Why do we so often place expectations – unrealistically high expectations, at that – on potential significant others? Even worse, why do we stress about entities that are out of our control?
In terms of love, the idea of "no expectations, no disappointments" holds true.
We live in a generation that has played every single mind game, and beat it like a level in some video game. We specialize in learning “the tricks of the trade” from magazine suggestions that serve as secret power-ups. Social media interactions are calculated conversations, where you only have one life.
Don’t you send that double text, or it’ll be GAME OVER (*sad bleeps*). Mind games and tricks are a thing of middle school and should remain that way for everyone at that level of maturity.
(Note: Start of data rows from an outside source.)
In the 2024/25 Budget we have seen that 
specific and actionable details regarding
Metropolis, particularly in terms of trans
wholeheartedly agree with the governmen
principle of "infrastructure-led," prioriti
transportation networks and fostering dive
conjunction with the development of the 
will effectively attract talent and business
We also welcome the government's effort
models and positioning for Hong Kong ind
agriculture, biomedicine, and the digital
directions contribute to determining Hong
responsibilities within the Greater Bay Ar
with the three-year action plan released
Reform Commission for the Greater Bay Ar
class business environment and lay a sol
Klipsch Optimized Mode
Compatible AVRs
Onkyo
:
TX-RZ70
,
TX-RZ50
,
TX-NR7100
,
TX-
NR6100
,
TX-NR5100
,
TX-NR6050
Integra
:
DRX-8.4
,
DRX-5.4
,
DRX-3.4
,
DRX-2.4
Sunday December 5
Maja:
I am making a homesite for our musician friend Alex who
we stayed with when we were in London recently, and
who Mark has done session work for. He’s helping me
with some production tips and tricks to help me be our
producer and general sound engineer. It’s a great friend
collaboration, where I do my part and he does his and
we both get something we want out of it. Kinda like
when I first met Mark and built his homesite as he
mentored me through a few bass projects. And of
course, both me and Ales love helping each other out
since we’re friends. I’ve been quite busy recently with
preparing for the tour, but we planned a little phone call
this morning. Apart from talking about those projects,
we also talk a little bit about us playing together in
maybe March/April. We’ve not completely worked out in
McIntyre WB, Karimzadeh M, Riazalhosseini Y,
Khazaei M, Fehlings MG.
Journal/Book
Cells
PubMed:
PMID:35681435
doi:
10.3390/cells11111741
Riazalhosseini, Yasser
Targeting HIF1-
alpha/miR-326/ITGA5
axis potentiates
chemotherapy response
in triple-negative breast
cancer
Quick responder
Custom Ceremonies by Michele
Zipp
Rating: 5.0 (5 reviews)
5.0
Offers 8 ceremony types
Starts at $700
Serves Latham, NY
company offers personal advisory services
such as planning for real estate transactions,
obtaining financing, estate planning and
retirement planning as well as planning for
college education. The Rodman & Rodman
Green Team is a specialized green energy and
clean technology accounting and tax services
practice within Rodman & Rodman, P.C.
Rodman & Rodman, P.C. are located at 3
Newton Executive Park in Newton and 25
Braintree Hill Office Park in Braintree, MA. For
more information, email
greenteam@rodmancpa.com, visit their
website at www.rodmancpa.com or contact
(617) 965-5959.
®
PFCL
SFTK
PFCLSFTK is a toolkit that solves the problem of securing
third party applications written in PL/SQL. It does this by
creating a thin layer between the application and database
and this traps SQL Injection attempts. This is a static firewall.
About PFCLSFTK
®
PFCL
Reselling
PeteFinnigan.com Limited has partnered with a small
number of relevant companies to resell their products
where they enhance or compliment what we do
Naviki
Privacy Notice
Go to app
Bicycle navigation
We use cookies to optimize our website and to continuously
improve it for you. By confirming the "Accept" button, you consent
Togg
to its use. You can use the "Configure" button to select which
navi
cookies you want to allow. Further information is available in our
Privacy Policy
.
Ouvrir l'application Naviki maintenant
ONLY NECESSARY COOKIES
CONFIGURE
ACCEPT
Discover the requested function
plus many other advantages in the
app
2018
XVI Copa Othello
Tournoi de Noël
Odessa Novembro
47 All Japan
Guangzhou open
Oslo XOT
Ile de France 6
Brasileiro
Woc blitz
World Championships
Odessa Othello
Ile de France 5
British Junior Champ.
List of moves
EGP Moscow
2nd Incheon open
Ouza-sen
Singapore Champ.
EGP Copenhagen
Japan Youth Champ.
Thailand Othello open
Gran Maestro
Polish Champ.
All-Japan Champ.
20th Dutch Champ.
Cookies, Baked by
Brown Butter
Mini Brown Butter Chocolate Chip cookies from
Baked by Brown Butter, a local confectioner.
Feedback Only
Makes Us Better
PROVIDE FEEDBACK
Generation-Y has advanced to getting just about everything they want from careers and education, and generally, if a Gen-Yer wants a certain someone, he or she will go out and get that person, too.
So, wouldn’t you hope that after all of these questionable experiences, we would finally learn our lesson to get to the next level? Nope.
What’s holding us back is the repetition of mistakes we make by expecting something from someone we know isn’t interested (or someone we hope one day may become interested).
By expecting something from someone who’s playing games, we put ourselves in a vulnerable position to be hurt by someone who is just in it for the chase. If someone is truly interested, he or she will act accordingly, and as a result, our expectations will likely fall to the wayside.
Sometimes, when we do make things known and receive negative or no feedback, we hang on to the possibility of a positive future with this person.
This is also detrimental to our well-being because we open ourselves up to the idea of being happily together with someone, when he or she has shown no intentions of having this future we've created in our mind.
We're essentially expecting our fantasy to be fulfilled by someone who will leave only an empty void and provide nothing but disappointment.
When we find ourselves especially enamored with someone, even the slightest interaction can give us hope. It's important in this situation to really listen to our intuition, and in this case, an outside party like good friends.
It's hard to face the stone cold truth when we hold on to hope for a potential connection, but doing so is like ripping off a Band-Aid: It’s necessary and bound to happen, regardless of any procrastination attempts.
So, what's the best way to handle it? Be real and honest with yourself. You're doing yourself a huge favor by moving on, possibly to someone who feels the same way about you that you feel about him or her. Don't spend time, or rather, waste time, by feeding into unrealistic expectations.
Some would argue that this is a cynical view, and maybe it is, but at a certain point, you'll be left feeling jaded by the disappointments brought on by harboring expectation.
When I've found successful relationships, it was effortless and without worry.
No games were involved and no unfulfilled expectations were had. When I wait (anxiously) for a chosen "special" someone, I’m a lot happier and make my intentions clear from the start. If things work out, great and if I get rejected, I learn and move on.
I detest the memories associated with waiting on someone — usually longer than necessary — only to receive nothing in return.
Here’s the thing to remember: If you expect nothing, you won’t waste time waiting or worrying. Instead, you will spend that time concerned with only your happiness in the moment, not what could potentially be. Most importantly, if things don’t work out between you and a player, it won't leave a scar.
Perhaps best of all, having no expectations allows for the joy of surprises.
While you were busy traveling, writing or doing whatever it is you love to do, you were creating a happier you who has more to share with a partner.
When a suitable partner does find his or her way to you, whether you were looking for it or not, he or she will just add even more value to your already full, happy and validated life.